DEBT AND FEDERALISM: LANDMARK CASES IN CANADIAN BANKRUPTCY AND INSOLVENCY LAW, 1894–1937

Vol. 32 No. 9 (October 2022) pp. 113-116

DEBT AND FEDERALISM: LANDMARK CASES IN CANADIAN BANKRUPTCY AND INSOLVENCY LAW, 1894–1937, by Thomas G.W. Telfer and Virginia Torrie. Vancouver: UBC Press, 2021. pp. 284. Paperback: 27.95. ISBN: 9780774867283.

Reviewed by Camden Hutchison. Peter A. Allard School of Law. University of British Columbia. Email: hutchison@allard.ubc.ca.

## Records provided
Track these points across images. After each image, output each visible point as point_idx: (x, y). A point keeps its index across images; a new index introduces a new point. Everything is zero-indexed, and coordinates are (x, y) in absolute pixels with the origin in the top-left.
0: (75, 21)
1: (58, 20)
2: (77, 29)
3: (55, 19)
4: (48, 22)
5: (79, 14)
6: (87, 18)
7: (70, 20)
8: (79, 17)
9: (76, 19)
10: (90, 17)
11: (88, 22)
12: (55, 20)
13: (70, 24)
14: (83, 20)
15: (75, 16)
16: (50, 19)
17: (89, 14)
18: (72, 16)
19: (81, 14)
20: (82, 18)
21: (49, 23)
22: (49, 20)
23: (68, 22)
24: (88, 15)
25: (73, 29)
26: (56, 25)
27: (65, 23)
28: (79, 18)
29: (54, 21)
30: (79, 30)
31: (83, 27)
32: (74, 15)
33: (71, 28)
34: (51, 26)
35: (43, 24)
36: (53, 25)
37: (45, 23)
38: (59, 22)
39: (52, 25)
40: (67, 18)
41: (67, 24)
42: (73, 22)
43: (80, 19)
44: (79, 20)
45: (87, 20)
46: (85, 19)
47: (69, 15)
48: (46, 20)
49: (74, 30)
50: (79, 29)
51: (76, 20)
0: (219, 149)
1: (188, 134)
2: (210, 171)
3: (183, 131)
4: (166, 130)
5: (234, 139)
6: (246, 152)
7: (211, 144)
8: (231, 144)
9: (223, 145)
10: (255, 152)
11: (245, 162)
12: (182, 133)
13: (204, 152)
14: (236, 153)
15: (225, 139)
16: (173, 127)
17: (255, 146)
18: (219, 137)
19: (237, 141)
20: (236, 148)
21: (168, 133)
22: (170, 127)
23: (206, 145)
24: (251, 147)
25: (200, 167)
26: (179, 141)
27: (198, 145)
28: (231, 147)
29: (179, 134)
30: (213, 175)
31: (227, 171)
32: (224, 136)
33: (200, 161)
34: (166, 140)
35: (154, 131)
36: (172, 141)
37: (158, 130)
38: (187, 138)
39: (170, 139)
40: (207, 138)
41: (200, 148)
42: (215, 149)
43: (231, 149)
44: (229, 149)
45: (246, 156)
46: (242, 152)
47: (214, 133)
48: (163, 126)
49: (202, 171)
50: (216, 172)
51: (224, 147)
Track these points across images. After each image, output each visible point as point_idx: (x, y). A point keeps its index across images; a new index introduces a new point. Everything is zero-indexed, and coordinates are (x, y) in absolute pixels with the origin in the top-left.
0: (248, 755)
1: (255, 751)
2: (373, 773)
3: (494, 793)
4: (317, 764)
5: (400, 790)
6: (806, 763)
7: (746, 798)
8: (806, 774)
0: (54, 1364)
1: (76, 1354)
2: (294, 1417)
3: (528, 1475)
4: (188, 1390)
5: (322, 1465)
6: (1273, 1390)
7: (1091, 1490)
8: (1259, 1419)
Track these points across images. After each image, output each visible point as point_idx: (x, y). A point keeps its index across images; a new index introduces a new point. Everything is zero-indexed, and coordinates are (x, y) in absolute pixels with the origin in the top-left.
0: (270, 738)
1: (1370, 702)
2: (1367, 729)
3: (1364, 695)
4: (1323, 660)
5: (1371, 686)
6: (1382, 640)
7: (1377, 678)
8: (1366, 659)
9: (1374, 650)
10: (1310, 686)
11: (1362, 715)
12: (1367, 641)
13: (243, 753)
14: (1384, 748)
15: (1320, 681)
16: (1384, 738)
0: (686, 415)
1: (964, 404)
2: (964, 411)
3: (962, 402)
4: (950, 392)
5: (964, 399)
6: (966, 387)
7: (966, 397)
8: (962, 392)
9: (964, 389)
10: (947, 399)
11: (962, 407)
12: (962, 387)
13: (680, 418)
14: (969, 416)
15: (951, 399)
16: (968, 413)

## Task set
1. Using the review header, answer each question below.
(a) Which press published the book?
(b) Which law school is the reviewer affiliated with?
(c) How many pages does the book have?
2. Quote the portion of the review header that begins with the words "Vol. 32 No." and ends with "Columbia. Email: hutchison@allard.ubc.ca.".

## Solutions by task
1.
(a) UBC Press, Vancouver.
(b) The Peter A. Allard School of Law, University of British Columbia.
(c) 284 pages.

2.
Vol. 32 No. 9 (October 2022) pp. 113-116

DEBT AND FEDERALISM: LANDMARK CASES IN CANADIAN BANKRUPTCY AND INSOLVENCY LAW, 1894–1937, by Thomas G.W. Telfer and Virginia Torrie. Vancouver: UBC Press, 2021. pp. 284. Paperback: 27.95. ISBN: 9780774867283.

Reviewed by Camden Hutchison. Peter A. Allard School of Law. University of British Columbia. Email: hutchison@allard.ubc.ca.